TAXPAYER WATCHDOG GROUP ATTACKS PROPOSED POSTAL RATE INCREASE
Press Release
For Immediate Release | Contact: Jim Campi or Aaron Taylor |
January 11, 2000 | (202) 467-5300 |
(Washington, D.C.) — Citizens Against Government Waste (CAGW), America’s largest taxpayer watchdog group, today announced its opposition to the one-cent postage increase proposed by the U.S. Postal Service (USPS) Board of Governors. CAGW cited the Postal Service’s $363 million profit in fiscal 1999, along with unaccountability and waste throughout the agency, among reasons for its position.
“During the past five years, the Postal Service has made more than five billion dollars in profit,” said CAGW President Thomas Schatz. “Why do they need the extra money, to print more Bugs Bunny t-shirts?” Schatz noted that USPS continues to leverage its government-sanctioned monopoly on first-class mail to undercut expedited delivery services like Federal Express and United Parcel Service.

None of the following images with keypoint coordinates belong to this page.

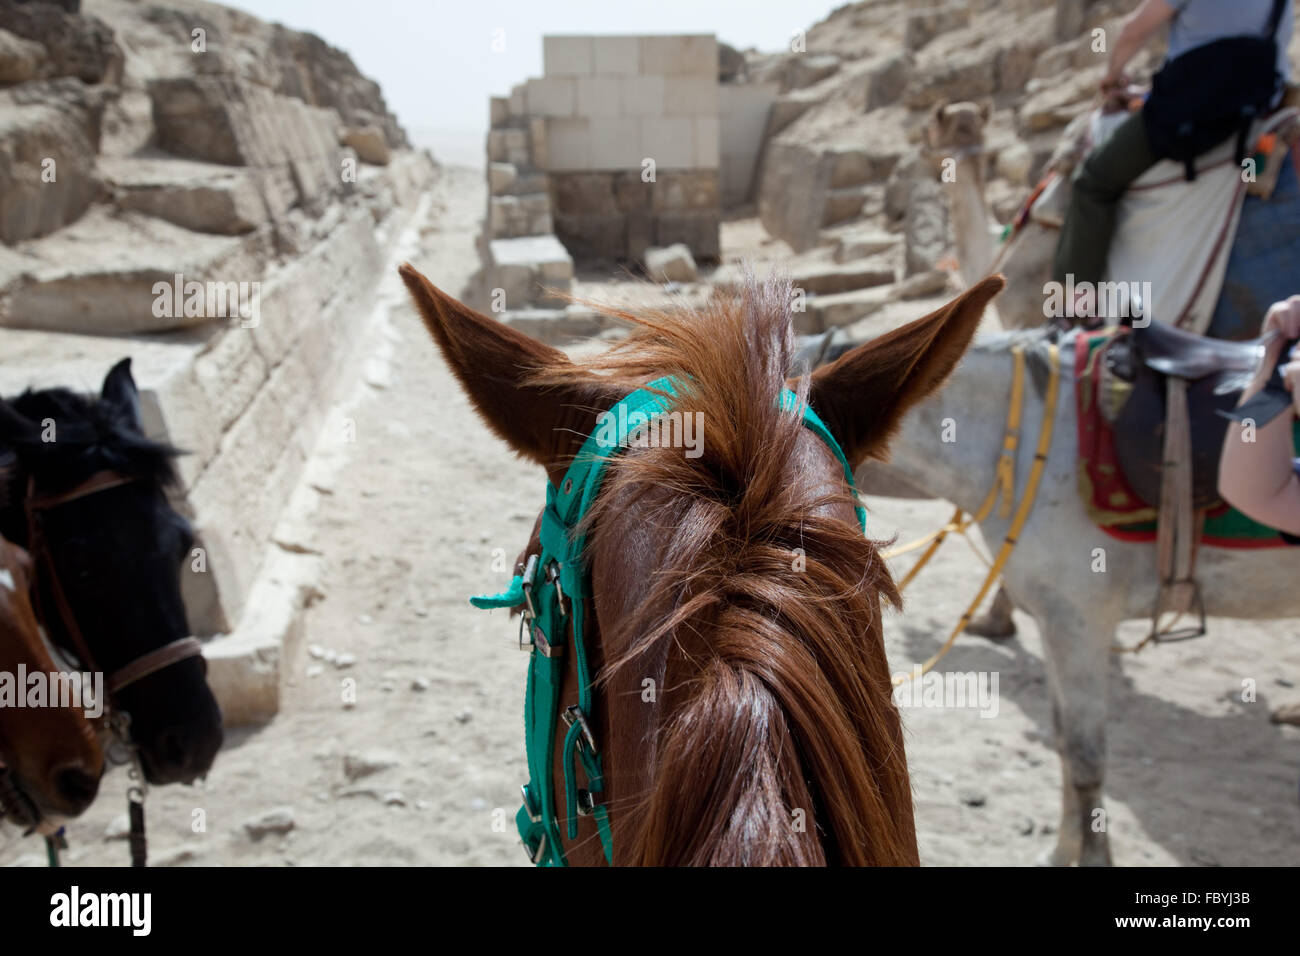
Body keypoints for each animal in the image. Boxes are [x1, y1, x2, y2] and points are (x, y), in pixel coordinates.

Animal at [878, 330, 1294, 868]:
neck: (1019, 446)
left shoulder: (1080, 624)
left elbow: (1084, 757)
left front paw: (1093, 857)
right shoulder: (1053, 622)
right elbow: (1060, 740)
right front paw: (1062, 851)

“The Postal Service will use this rate increase on its first-class mail monopoly to subsidize delivery services that duplicate the work of private companies in the marketplace,” Schatz continued. “That extra penny on a first-class stamp won't go to improving first-class mail. Instead, it will subsidize services that replicate what already exist in the private sector.”
CAGW believes that USPS should continue to do what it does best — provide universal mail delivery service at a low price — and allow the marketplace to determine who can best provide other shipping services. “Both Congress and the Postal Rate Commission have said that the Postal Service doesn’t need a rate increase. Unfortunately, the Board of Governors has chosen to shun the oversight of these important bodies,” Schatz said.
Schatz noted that USPS's own 1998 annual report projects “total mail volume over the next decade will grow 3 to 4 percent a year, with First Class Mail growing 1 to 2 percent a year.” CAGW also discounts USPS claims that a rate hike is necessary because it will lose business to e-mail. “This is the same tired argument that postal bureaucrats made upon the advent of the telegraph, the telephone, and the fax machine. Yet every year, the Postal Service's business grows and grows. The service is in no danger of collapsing. It’s time that management focused on its core mission and let the private sector handle the rest.”
CAGW is a nonpartisan, nonprofit organization dedicated to eliminating waste, fraud, mismanagement and abuse in government.